Seattle, Washington currently boasts the highest-in-the-country minimum wage where workers employed by “large employers” must be paid $13 per hour. Last year, a city mandate raised that wage from $11 per hour to $13. This was the second wage increase in less than one year and on Monday, we learned that elected officials in Seattle may have gone too far in the latest social engineering experiment.
New research, conducted by economists at the University of Washington, shows that the $13 minimum wage has led to “steep declines in employment for low-wage workers and a drop in hours for those who kept their jobs. Crucially, the negative impact of lost jobs and hours more than offset the benefits of higher wages – on average, low-wage workers earned $125 per month less because of the higher wage.” Imagine that.
One of the authors of the study went on to say that “The goal of this policy was to deliver higher incomes to people who were struggling to make ends meet in the city. You’ve got to watch out because at some point you run the risk of harming the people you set out to help.”
Yet the Seattle City Council has got nothing on the radicals who run Minneapolis city government. The Minneapolis city council will vote on Friday, June 30th at 9:30 am to increase the city’s minimum wage to $10.00 starting on July 1, 2018. By July 1, 2022, every worker in Minneapolis will be paid at least $15 per hour as voted on by the current Minneapolis City Council.

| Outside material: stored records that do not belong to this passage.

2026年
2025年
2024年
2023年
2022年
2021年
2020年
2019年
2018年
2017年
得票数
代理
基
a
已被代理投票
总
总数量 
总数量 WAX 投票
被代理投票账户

One of their stated reasons for doing so is to help Minneapolis employees deal with “rising inflation” which, had any of them bothered to look, has been at 1.2% in 2016 and 0% in 2015. It is also important to note that every person who works at least two hours in any workweek while in the city of Minneapolis will be considered a Minneapolis employee and subject to these ever-increasing minimum wages.
Even left-leaning economists like Jaren Bernstein with the liberal Center on Budget and Policy Priorities stated that “literature shows that moderate minimum wage increases seem to consistently have their intended effects, [but] you have to admit that the increases that we’re now contemplating go beyond moderate.”

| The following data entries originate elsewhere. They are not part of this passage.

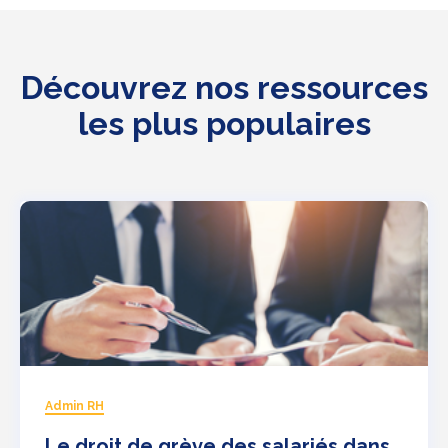
Découvrez nos ressources
les plus populaires
Admin RH
Le droit de grève des salariés dans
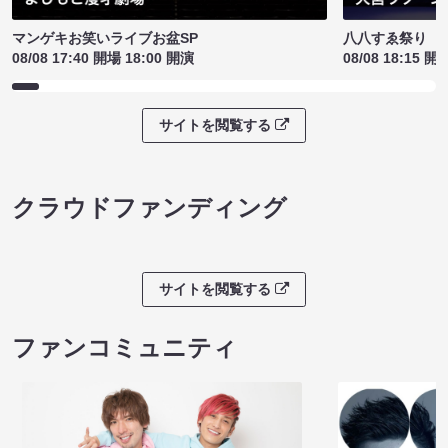
マンゲキお笑いライブお盆SP
八八すゑ祭り 
08/08 17:40 開場 18:00 開演
08/08 18:15 開
サイトを閲覧する
クラウドファンディング
サイトを閲覧する
ファンコミュニティ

This report was released on top of news from San Francisco, an early adopter of a $15 minimum wage. San Francisco is currently experiencing “a restaurant die-off” that many attribute to the dramatic wage increase soon to take effect in that area. Restaurants typically have a very small profit margin and a huge increase in their cost of doing business appears to have driven many fine dining establishments out of business.
A recent study in San Francisco found that “ever $1 hike in the minimum wage brings a 14 percent increase in the likelihood of a 3.5-star restaurant on Yelp! closing.” Restaurant owners in San Diego say their minimum wage hike is “pushing them to the brink” as well.
Yet it’s unlikely that any actual facts will deter efforts by the radicals in Minneapolis city hall. My advice? Make dinner reservations now for all of your favorite city eateries. Get it done now and hope that suburban Hennepin County communities begin a recruitment campaign as soon as possible for your favorites. This city council seems determine to drive Minneapolis headfirst as fast as it can into an economic abyss. This is just their latest step towards that goal.